This cross-cultural project has provided a variety of challenges for both partners, incorporating new technologies to ensure its success. The Chinese motor company manufactures three million motorcycles a year at its plant in Wenling, a provincial town South of Shanghai, and is keen to take on the growing international scooter market.

Blue Sky Creative, with ten years experience working with Chinese clients, was the ideal partner for the challenge.

Blue Sky Creative’s Managing Director, Mark Armstrong, believes the company’s knowledge of the way the Chinese conduct business was an advantage in securing the project. A personal recommendation from the Chairman of Ryobi in the US, was an additional vote of confidence for Blue Sky.

“As is tradition in Chinese business, we were initially asked to work on a small project to demonstrate to QJ that both our communication and design expertise were of a very high standard,” Armstrong explained.

“The project was a success and we were then asked to start work on a 125cc motorcycle design.

“For this project to succeed our Associate Director, Henri Spaile, and designer, Basil Tung, moved into QJ’s research and development office in Wenling.

“Because the project was complicated – you’ve got one to two thousand components all having to fit together – we just had to go there.
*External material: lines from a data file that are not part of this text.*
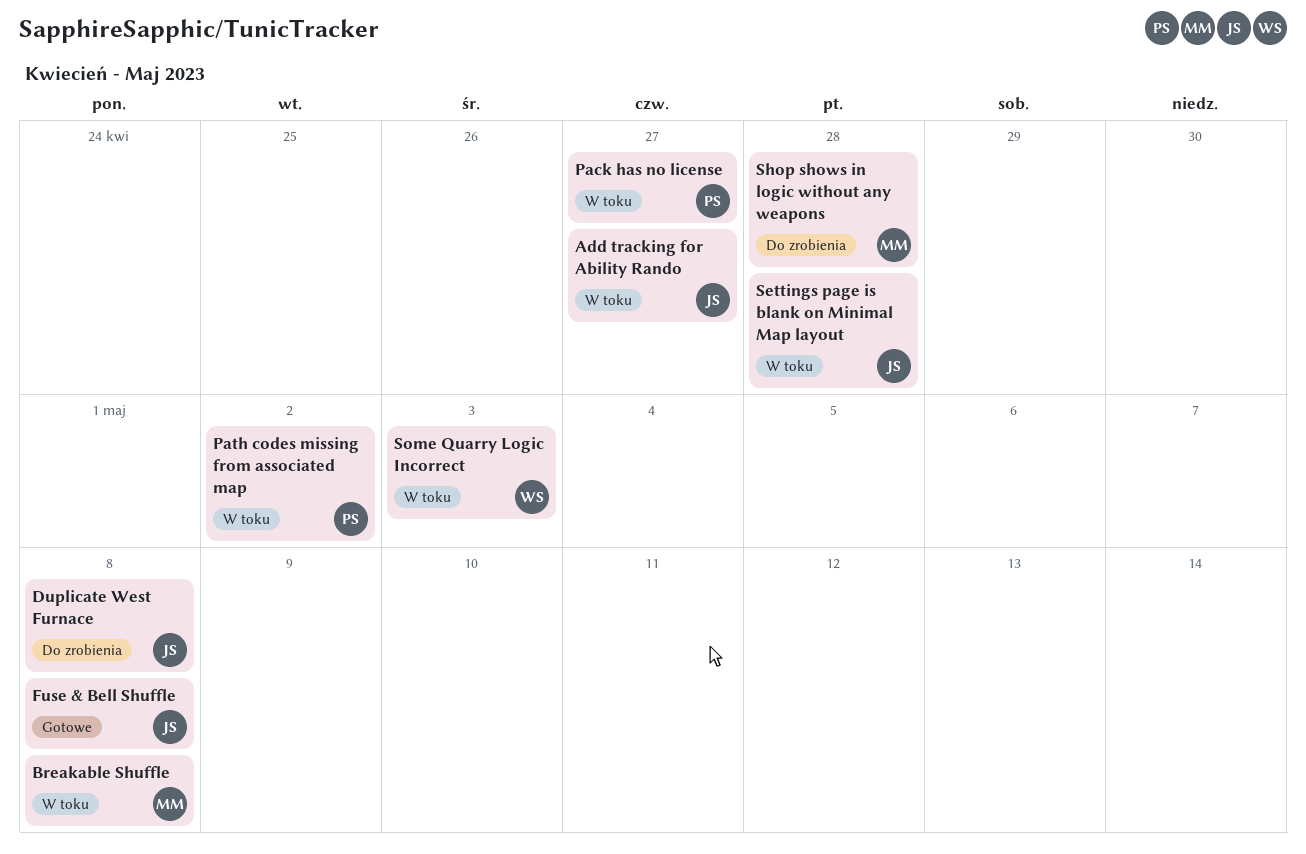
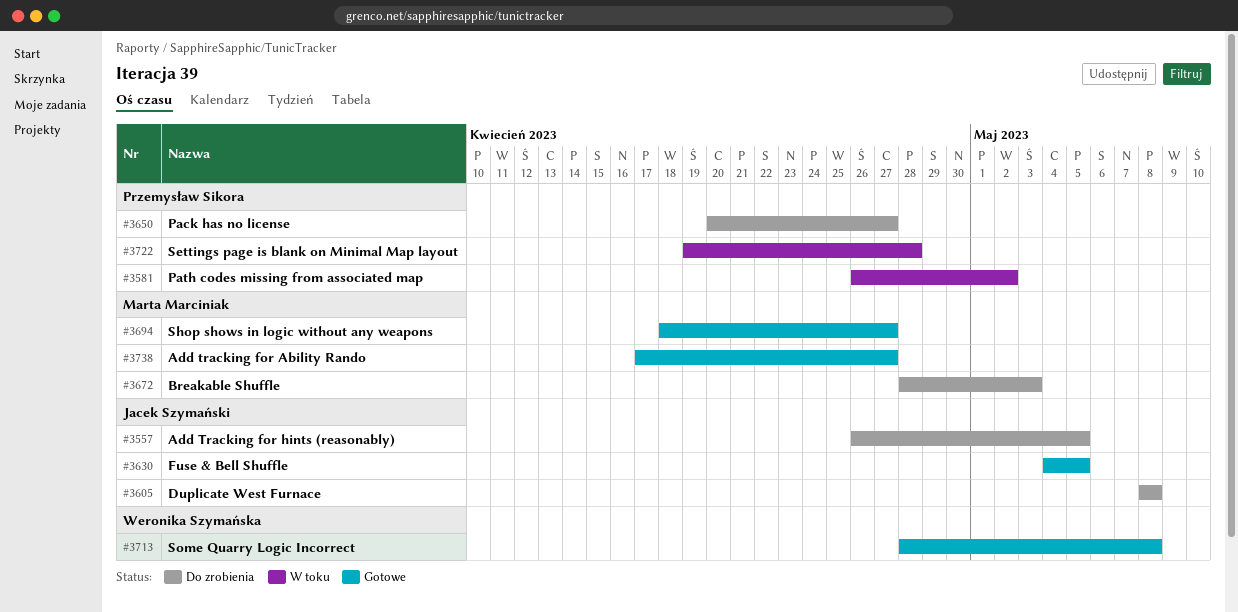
Add tracking for Ability Rando, status: W toku -> Gotowe
Add tracking for Ability Rando, owner: Jacek Szymański -> Marta Marciniak
Add Tracking for hints (reasonably): none -> present
Breakable Shuffle, status: W toku -> Do zrobienia
Breakable Shuffle, due: May 8 -> May 3
Fuse & Bell Shuffle, due: May 8 -> May 5
Pack has no license, status: W toku -> Do zrobienia
Settings page is blank on Minimal Map layout, owner: Jacek Szymański -> Przemysław Sikora
Shop shows in logic without any weapons, status: Do zrobienia -> Gotowe
Shop shows in logic without any weapons, due: Apr 28 -> Apr 27
Some Quarry Logic Incorrect, status: W toku -> Gotowe
Some Quarry Logic Incorrect, due: May 3 -> May 8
Henri and Basil went armed with a laptop and some software and stayed for a month,” said Armstrong.

After a two month break, communications with QJ’s Chairman recommenced and Mark was invited to QJ’s plant for a ‘discussion’. QJ were obviously planning a bigger project.

The ‘discussion’ led to Blue Sky setting up an ‘in-house’ design studio at QJ and commencing a project to design a motorscooter for the global market.

Apart from the design challenges, Mark has worked hard to overcome the huge cultural differences between the two countries to ensure the wellbeing of his Australian staff working so far from home.

“Issues such as diet, travel, accommodation and language barriers have had to be addressed and we have employed a designer fluent in Chinese who is vital to all of our communications.”

Armstrong has employed two Chinese designers who have joined Henri and Basil on the Wenling team.

“One of the interesting things about our way of working is our use of technology, FTP sites and the internet. We are transferring large files from Wenling to Blue Sky on a daily basis.

"Where the Chinese can’t visit a motorcycle shop and see all of the products, we can, so our designers here are visiting the dealers and talking to people about motorcycles, collating and researching information.

“We are also using our network of friends in the US and Europe to help gather this information and market research. We can’t produce a global motorcycle in Wenling unless we have our tentacles spread wide.”

In a truly co-operative venture both the sketching and design work is done in parallel between the team in Sydney and the team in Wenling with the creative process spread across both studios.  

“Basil, who is fluent in Chinese, is in regular contact with QJ’s Chairman. He is able to relay information to Henri who incorporates it into the design and feeds it back to Sydney.”

The motorscooter project is expected to run over a year while the Chairman of QJ has estimated that it will take three years to fully establish the Wenling studio and build a design culture in the company. 

“Our relationship may end when we have transferred our know-how,” Armstrong acknowledged. “Realistically if they have a design studio staffed with Chinese designers, with the same skills as us, then why would they use Blue Sky or any other external design consultancy?”

Armstrong says there is great potential for future business growth beyond Australian shores.

“There are projects in Singapore and Hong Kong, but the powerhouse of Asia, the manufacturing centre (of the world I suspect) is China. The amount of industrial design work is beyond comprehension,” he said.

Armstrong has some prudent advice for young designers or local businesses wanting to access some of those opportunities: “Taking your portfolio around China will yield no work in my view.

You have to have an introduction from somebody who thinks highly of you and your capability. Business relationships in China are created through referral and building a relationship. As the relationship strengthens, then you can turn it commercial.

“Australian designers are very price competitive at the moment, and providing our creativity is at a global standard, then we are well positioned in the region. We are even in the same time zone."